Records from a data collection:
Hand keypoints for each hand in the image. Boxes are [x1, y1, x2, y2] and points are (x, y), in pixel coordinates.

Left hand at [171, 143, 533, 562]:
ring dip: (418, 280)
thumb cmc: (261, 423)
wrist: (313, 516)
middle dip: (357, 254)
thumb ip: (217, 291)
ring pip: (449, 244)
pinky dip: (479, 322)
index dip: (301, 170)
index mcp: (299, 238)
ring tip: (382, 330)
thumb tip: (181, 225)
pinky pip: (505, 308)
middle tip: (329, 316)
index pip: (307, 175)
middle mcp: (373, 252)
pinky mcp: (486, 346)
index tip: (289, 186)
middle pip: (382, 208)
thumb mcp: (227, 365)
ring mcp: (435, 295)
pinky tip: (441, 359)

--

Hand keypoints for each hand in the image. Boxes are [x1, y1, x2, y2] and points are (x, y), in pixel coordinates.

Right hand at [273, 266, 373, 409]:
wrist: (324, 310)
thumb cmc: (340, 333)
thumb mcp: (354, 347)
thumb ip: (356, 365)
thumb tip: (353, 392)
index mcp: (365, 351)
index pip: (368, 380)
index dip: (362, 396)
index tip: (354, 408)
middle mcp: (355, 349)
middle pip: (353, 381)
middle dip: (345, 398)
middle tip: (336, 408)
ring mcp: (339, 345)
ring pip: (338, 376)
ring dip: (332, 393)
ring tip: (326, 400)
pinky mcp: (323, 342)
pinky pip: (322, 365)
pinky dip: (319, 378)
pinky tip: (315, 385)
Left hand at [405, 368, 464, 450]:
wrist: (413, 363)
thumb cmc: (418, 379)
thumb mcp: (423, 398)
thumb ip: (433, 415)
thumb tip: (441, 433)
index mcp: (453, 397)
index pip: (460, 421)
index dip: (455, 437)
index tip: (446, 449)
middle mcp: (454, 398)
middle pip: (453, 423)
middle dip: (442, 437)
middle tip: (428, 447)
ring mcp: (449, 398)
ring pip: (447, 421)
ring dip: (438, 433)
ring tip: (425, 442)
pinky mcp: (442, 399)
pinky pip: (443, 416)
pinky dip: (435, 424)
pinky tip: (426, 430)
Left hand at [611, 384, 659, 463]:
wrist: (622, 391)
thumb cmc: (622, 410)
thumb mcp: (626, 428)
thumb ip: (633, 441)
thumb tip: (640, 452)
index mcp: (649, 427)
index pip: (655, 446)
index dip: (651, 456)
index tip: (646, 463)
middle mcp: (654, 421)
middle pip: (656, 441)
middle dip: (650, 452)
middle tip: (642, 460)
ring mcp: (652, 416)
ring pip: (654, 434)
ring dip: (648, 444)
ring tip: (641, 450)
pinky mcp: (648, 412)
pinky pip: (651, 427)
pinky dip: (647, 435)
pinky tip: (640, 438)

*Instructions for the task:*
What you give back must be the stretch above, starting at the line with "Right hand at" and ending at the line with "middle dip: (650, 452)", copied exactly.

*Output of the task:*
Right hand at [273, 266, 373, 409]:
wrist: (324, 310)
thumb cmc: (340, 333)
thumb mcp: (354, 347)
thumb ip: (356, 365)
thumb tip: (353, 392)
index mcp: (365, 351)
index pip: (368, 380)
index dip: (362, 396)
index tip: (354, 408)
middle mcp: (355, 349)
middle pip: (353, 381)
middle dip: (345, 398)
middle tip: (336, 408)
ring mcp: (339, 345)
ring pip: (338, 376)
ring dip: (332, 393)
ring tip: (326, 400)
pinky mcp: (323, 342)
pinky pip: (322, 365)
pinky dip: (319, 378)
pinky tip: (315, 385)
Left hand at [405, 368, 464, 450]:
wrist: (413, 363)
thumb cmc: (418, 379)
thumb mcp: (423, 398)
thumb ip: (433, 415)
thumb tip: (441, 433)
index mcp: (453, 397)
index pip: (460, 421)
index dip: (455, 437)
index tip: (446, 449)
middle mcp: (454, 398)
middle pip: (453, 423)
middle dip: (442, 437)
middle tip: (428, 447)
ring mcp: (449, 398)
ring pip: (447, 421)
ring dip: (438, 433)
ring tip: (425, 442)
pinky mcp: (442, 399)
pinky pip: (443, 416)
pinky dip: (435, 424)
pinky tip: (426, 430)
Left hand at [611, 384, 659, 463]:
wrist: (622, 391)
thumb cmc: (622, 410)
thumb mcp: (626, 428)
thumb ip: (633, 441)
thumb tip: (640, 452)
index mcp: (649, 427)
index pip: (655, 446)
index dip: (651, 456)
index tip: (646, 463)
middle mcp: (654, 421)
middle pip: (656, 441)
middle dip: (650, 452)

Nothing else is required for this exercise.